Karl Robinson, managing director of Mistral, the Brighton-based internet service provider (ISP), is nursing a cold and is nervous about having his photo taken.

"It reminds me of being little and my mum making me take a brush to school to make sure my sister's hair looked nice for photographs," he said, cradling a mug of Lemsip.

This seems a good time to ask where his distinctive flash of silver hair comes from. "I don't know," he said. "But a lot of people think I dye it. It just appeared when I was 17. I had a Mini I used to get in and out of far too quickly and I think I must have banged my head."

I said it made him look like Reed Richards from the Fantastic Four comics. "More like Pepe Le Pew," he retorted.

Karl now drives a BMW, which is more in keeping with his achievements at Mistral.

The company, which had eight staff when he joined as the sole salesperson in May 2000, has started 2003 by moving some 40 employees into new offices in Tower Point, North Road.
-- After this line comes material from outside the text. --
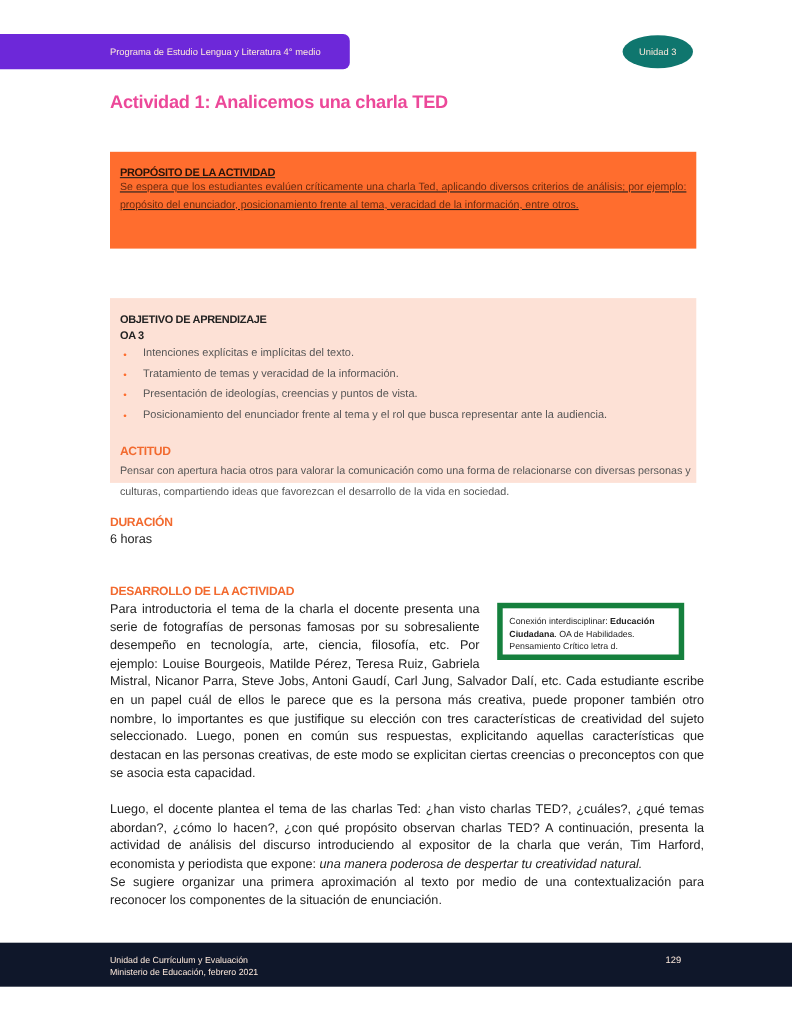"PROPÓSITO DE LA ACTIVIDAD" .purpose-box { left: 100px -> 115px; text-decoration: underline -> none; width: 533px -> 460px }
It finished 2002 by making a second acquisition and being placed 24th in the Sunday Times ARM Tech Track 100 for the fastest-growing unquoted technology companies in the country, after growing sales by 123 per cent in the two years to 2001.

Cold or no cold, Karl's enthusiasm is apparent as he explains the firm's future plans, including further expansion, and his thoughts on the internet.

Karl was born in the Isle of Man and that has influenced a number of key decisions.

He said: "I chose Lancaster University partly because of its location. You've got a four hour boat trip from the isle so I didn't want to go much further when I reached dry land.

"I knew I didn't want to go back after university because I would have been sucked into financial services."

Although he studied marketing and French for four years, which included a year working in Paris, on leaving university he applied to join the police. His asthma meant he was unsuccessful, which was "a pity because I wanted to feel I was doing something that had some worth other than a monetary one".

However, a move to Horsham started a chain of events that eventually led him to Mistral.

After a short stint with Eurobell "planning when and where the company should dig up roads to install its cables"

he stumbled into IT almost by accident.

He said: "This agency guy phoned me and said I was the ideal candidate for an IT sales job. I told them I wasn't interested - I didn't want to be a vacuum cleaner salesman."

But the promise of a company car, a laptop and a mobile phone was too tempting for someone just out of university and Karl joined Brighton-based Rocc in early 1997. He left after 18 great months.

He said: "By that time I was confident I could sell and, of course, the internet was booming.

I thought I'd like a bit of that' even though I knew very little about it. I wasn't sure what the recruitment guy was talking about - I didn't even know what an ISP was - but I went with it and got interviews."

He joined PSI Net, commuting from his home in Brighton to London. When the time came to move on, Mistral's founder Steve Spink offered him the sales job he held until becoming managing director in 2002. He admits he was nervous about joining, because of the sole responsibility for sales.

He said: "At times I miss the cut and thrust of selling now I'm in charge and at times I don't. I enjoy meeting clients and doing demonstrations but I do not miss prospecting or shaving margins to match other companies. Anyone who says they do is lying."

Life away from the office has also been busy. He has recently bought a house in Woodingdean with his fiancee Urszula, whom he will marry in the summer.

He enjoys mountain biking and has tried kite surfing, although he admits he hasn't been able to spend us much time outdoors as he would like.

He does like the internet though and, more than this, believes in it. "The internet is the second most important form of communication after telephony. One day it will overtake it.

"The dot coms are the dot gones and the days of thinking up a silly name for a site, flogging whatever you liked, raising huge amounts of venture capital and then spending everything without ever making a penny are gone.

"They were a flash in the pan, the internet is not," he says, as he shows me out of his office, eager to get back to work.

One suspects he is no flash in the pan either.